DiscoverPhysics: Benchmarking LLMs for Out-of-the-Box Scientific Thinking

Frontier LLMs now perform strongly across a wide range of physics evaluations, but it is hard to disentangle genuine reasoning from recall of established science. We introduce DiscoverPhysics, an interactive benchmark that asks a LLM agent to discover the laws of motion of a simulated world whose physics deliberately deviates from our own. We construct 22 worlds governed by, among others, screened and fractional-power gravity, multi-species couplings, hidden dark-matter-like particles, non-coordinate-free physics, and time-varying interactions. Each world is generated on demand by an N-body simulator, for which the agent proposes several rounds of experiments, observes raw trajectory data, and ultimately submits both a natural-language explanation of the world's physics and a Python implementation of the inferred law. Because solving a world requires the agent to design informative experiments and revise its hypotheses, the benchmark probes long-horizon reasoning over an experimental history. We evaluate submissions along two complementary axes: trajectory MSE on held-out particles and an LLM-judged explanation score following an expert-written rubric assessing conceptual understanding of each world. Across eleven frontier models, we find that the strongest agents pass only half of the worlds and consistently fail on those where latent structure must be uncovered. Open-source models lag substantially behind commercial models, both in their ability to design informative experiments and in extracting conclusions from the data. We further find that good predictive accuracy does not guarantee high explanation quality and that conceptual understanding depends on hypothesis refinement through well-chosen experiments.

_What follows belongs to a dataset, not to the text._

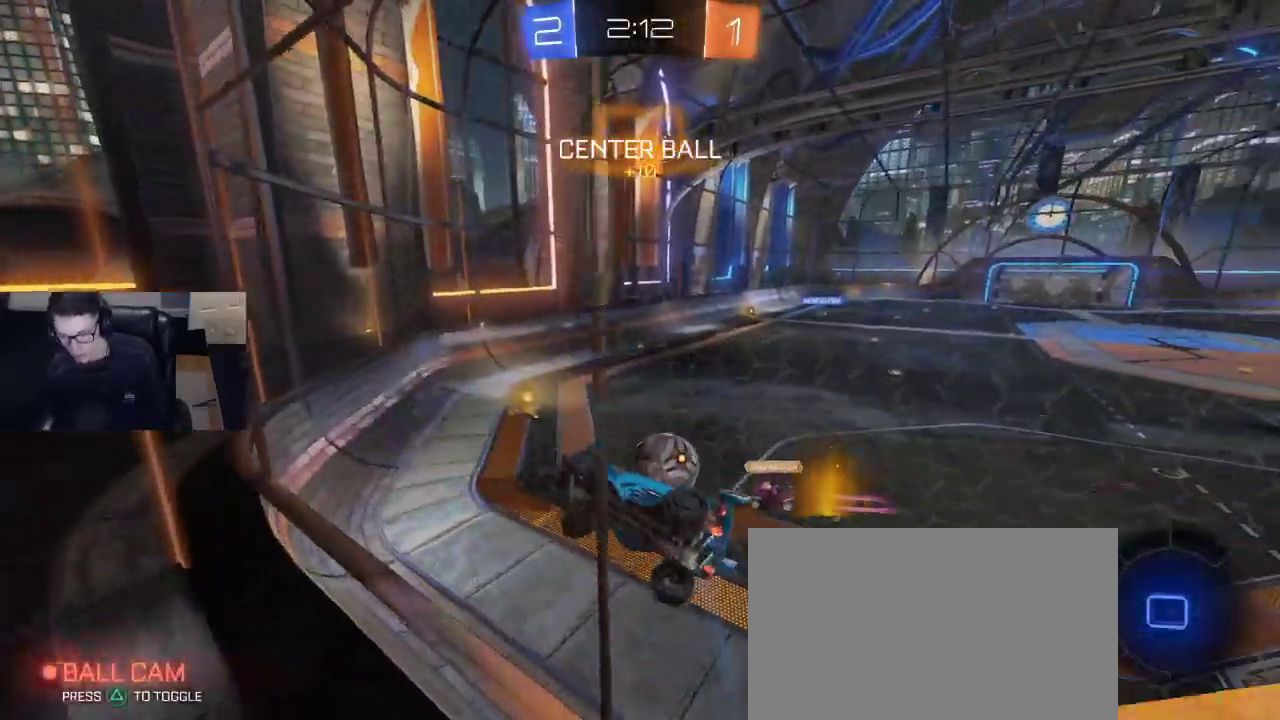
{"buttons": ["CROSS", "R2"], "left_stick": "down", "right_stick": "center", "events": [[150, "left_stick", "down-right"], [283, "CROSS", "down"], [417, "CROSS", "up"], [450, "left_stick", "center"], [467, "CROSS", "down"], [500, "left_stick", "down"]]}
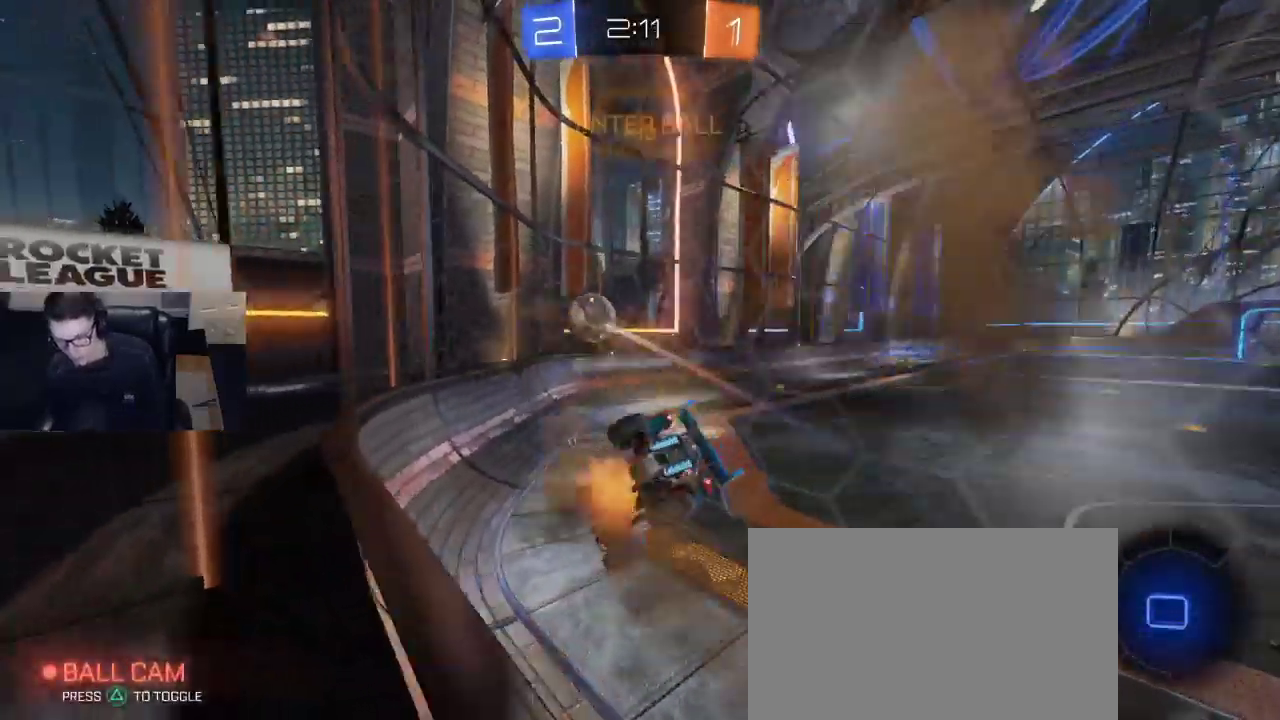
{"buttons": ["R2"], "left_stick": "center", "right_stick": "center", "events": [[33, "left_stick", "down-left"], [100, "CROSS", "up"], [150, "SQUARE", "down"], [300, "SQUARE", "up"], [450, "left_stick", "center"]]}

翻译：前沿大语言模型（LLM）在广泛的物理学评估中表现强劲，但难以区分其是真正推理还是对已知科学知识的复述。我们提出DiscoverPhysics——一个交互式基准测试，要求LLM代理探索一个模拟世界的运动定律，该世界的物理规律刻意偏离现实。我们构建了22个世界，涵盖屏蔽引力、分数次幂引力、多物种耦合、隐暗物质粒子、非坐标无关物理及含时相互作用等机制。每个世界由N体模拟器按需生成，代理需提出多轮实验、观察原始轨迹数据，并最终提交描述该世界物理学的自然语言解释以及实现推断定律的Python代码。由于解答世界要求代理设计信息性实验并修正假设，该基准测试可探测基于实验历史的长时序推理能力。我们从两个互补维度评估方案：保留粒子的轨迹均方误差（MSE），以及基于专家编写的评估各世界概念理解程度的评分规则、由LLM评判的解释得分。对十一个前沿模型的评估显示，最强代理仅能通过半数世界，且在需揭示隐结构的任务中始终失败。开源模型在设计信息性实验及从数据中提炼结论的能力上显著落后于商业模型。此外，高预测准确性并不能保证高质量解释，概念理解取决于通过精心设计实验进行假设修正。